Re: I don't understand this scenario. If the motor has been rewound to its original specifications, why would the no-load current increase?

Typically during a rewind, little or nothing is done to repair the core laminations. (I'm not sure what you could do. ;-) So, over time, those laminations develop problems--looseness, maybe failure of insulation, etc., leading to increased no-load (and load) losses.

.99 PF seems to be over doing things.

New high efficiency motors may reduce your losses, but at what cost? One company I worked at had a policy of replacing any failed motors with HF motors. More expense was incurred when the starter protection had to be upgraded, due to the higher starting inrush current.

Your going to be spending a lot of money to save a little!

as i said the industry is in 1 km area . the distance between main lt panel & mcc panel is near about 300 mtr to 400 mtr. is it justified to install the capacitor at macc panel end to reduce the i2r losses

Moving the correct proportion of PF correction to the remote MCC panel is worth while. If it involves a new PF panel or a high capital outlay then no.

I'm sorry but it's up to you to work out the figures, we can only guess at them.

In energy efficient motors why should the starting/inrush current increase compared to the ordinary motor?. Will the no-load/FLA/locked rotor current also increase?. How about rotor inertia,will that too increase?. Does Energy efficient mean only improved efficiency/power factor?.

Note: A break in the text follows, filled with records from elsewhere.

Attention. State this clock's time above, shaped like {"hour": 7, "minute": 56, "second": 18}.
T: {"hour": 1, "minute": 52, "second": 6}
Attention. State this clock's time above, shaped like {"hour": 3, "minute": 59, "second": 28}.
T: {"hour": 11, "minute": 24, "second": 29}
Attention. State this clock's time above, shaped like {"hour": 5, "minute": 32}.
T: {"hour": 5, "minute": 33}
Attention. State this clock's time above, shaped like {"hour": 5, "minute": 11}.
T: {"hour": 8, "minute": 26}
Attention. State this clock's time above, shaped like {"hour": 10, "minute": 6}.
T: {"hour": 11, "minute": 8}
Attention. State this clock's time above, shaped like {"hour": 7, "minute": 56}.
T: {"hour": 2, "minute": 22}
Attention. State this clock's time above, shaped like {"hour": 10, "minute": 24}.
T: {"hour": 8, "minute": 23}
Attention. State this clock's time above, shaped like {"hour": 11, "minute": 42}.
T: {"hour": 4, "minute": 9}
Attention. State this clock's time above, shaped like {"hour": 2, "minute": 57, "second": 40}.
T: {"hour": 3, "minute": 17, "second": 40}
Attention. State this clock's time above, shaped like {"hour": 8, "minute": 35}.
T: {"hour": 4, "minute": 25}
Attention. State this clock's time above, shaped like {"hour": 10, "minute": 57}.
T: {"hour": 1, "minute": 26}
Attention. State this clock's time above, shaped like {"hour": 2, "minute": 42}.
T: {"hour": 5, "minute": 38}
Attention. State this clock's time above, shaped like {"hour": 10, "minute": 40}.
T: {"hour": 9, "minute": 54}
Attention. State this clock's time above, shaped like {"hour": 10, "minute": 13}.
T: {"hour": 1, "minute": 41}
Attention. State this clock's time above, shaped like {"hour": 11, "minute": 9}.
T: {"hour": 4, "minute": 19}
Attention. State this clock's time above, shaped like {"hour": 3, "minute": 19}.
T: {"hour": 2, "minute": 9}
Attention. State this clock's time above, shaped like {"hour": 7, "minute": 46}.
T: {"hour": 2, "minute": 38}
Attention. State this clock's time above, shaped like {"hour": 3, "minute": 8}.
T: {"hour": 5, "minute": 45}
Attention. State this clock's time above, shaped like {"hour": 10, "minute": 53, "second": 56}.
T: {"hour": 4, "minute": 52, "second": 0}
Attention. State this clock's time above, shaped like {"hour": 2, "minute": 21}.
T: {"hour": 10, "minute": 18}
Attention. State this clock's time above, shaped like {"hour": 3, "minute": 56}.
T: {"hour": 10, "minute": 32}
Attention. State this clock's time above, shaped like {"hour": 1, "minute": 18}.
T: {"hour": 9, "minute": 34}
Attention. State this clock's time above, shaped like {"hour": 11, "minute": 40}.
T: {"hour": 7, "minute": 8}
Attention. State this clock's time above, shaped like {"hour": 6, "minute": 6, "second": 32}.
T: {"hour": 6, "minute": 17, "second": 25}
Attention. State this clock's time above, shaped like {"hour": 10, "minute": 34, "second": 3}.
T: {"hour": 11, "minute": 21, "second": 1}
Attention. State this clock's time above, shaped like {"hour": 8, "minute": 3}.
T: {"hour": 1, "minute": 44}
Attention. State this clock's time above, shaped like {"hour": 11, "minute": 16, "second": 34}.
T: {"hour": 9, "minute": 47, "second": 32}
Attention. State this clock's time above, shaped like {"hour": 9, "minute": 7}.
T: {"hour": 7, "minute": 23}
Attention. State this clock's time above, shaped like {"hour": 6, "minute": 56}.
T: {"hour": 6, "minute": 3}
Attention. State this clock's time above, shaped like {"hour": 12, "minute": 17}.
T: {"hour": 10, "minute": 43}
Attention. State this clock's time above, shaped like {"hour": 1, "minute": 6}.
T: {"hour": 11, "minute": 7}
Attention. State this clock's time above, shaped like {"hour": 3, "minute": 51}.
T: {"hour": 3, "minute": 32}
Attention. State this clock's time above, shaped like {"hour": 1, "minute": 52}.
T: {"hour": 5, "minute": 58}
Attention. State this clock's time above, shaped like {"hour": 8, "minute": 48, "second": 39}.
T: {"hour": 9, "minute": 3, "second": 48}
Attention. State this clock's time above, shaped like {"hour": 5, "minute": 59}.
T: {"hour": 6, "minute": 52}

If you are concerned about the TINY amount of I²R losses in the cables feeding the motors, your PF correction should have been done AT THE MOTORS. If you have already corrected the ENTIRE FACILITY with bulk PF correction (a bad decision in the first place in my opinion), then adding more capacitors is not going to help and in fact will likely create destructive resonance situations as the capacitors interact with one another. So either remove the bulk PF correction you have and change to "at-load" capacitors, or forget this folly and accept that there is no way to eliminate ALL losses in an electrical distribution system.

Your apparent conclusion that .99PF is "not good enough" makes me fear that someone has sold you a bill of goods about correcting power factor for saving energy, something we rail on about ad nauseum in this forum, but few people listen. It's just a scam.

Oops! Sorry! Lost your post. Wasn't plagiarizing. S.M.

Powerfactor correction is too high.It seems that all the capacitive KVARS

have been added at receiving end and the effect is felt by bills. Suitable pf correction capacitors should be near the load i.e. Motors etc. This will certainly effect the operations.This will be possible as the load is scattered in 1 km. area. Line or cable losses will also improve.

A K Billore

.99 is TOO CLOSE to resonance situation. What jenious engineer instructed that application? S.M.

At this point, you may want to look at how all these loads are used to save energy.

Compressed air is extremely waste full (and dangerous) when used to blow dust that could be removed with a simple sweeper and a vacuum cleaner.

Leaky air lines waste a lot more than the I2R losses in the compressor wiring. So are plugged filters.

Lack of lubrication of rotating equipment can increase the power losses of the machine dramatically.

Air conditioner taking air from a hot location on the southern wall (or from the hot roof)use more power than from the shaded northern location.

Lack of building insulation in the air conditioned rooms is like trowing your money in the streets. Warm climate countries haven't discovered double pane windows and mineral wool insulation from what I gathered in the trips I had through my career.

Hi Marcot,

I am from warm climate country. is mineral wool better than air (in between t walls) for insulation ?

Thank you

Do you have a kVA or Wattmeter at the end of the line?. If you measure kW at either end of the line, you can calculate the power loss. Or else give length of line,Amp and Resistance of line, to calculate. Measurement is more accurate than calculation if you use a true RMS meter.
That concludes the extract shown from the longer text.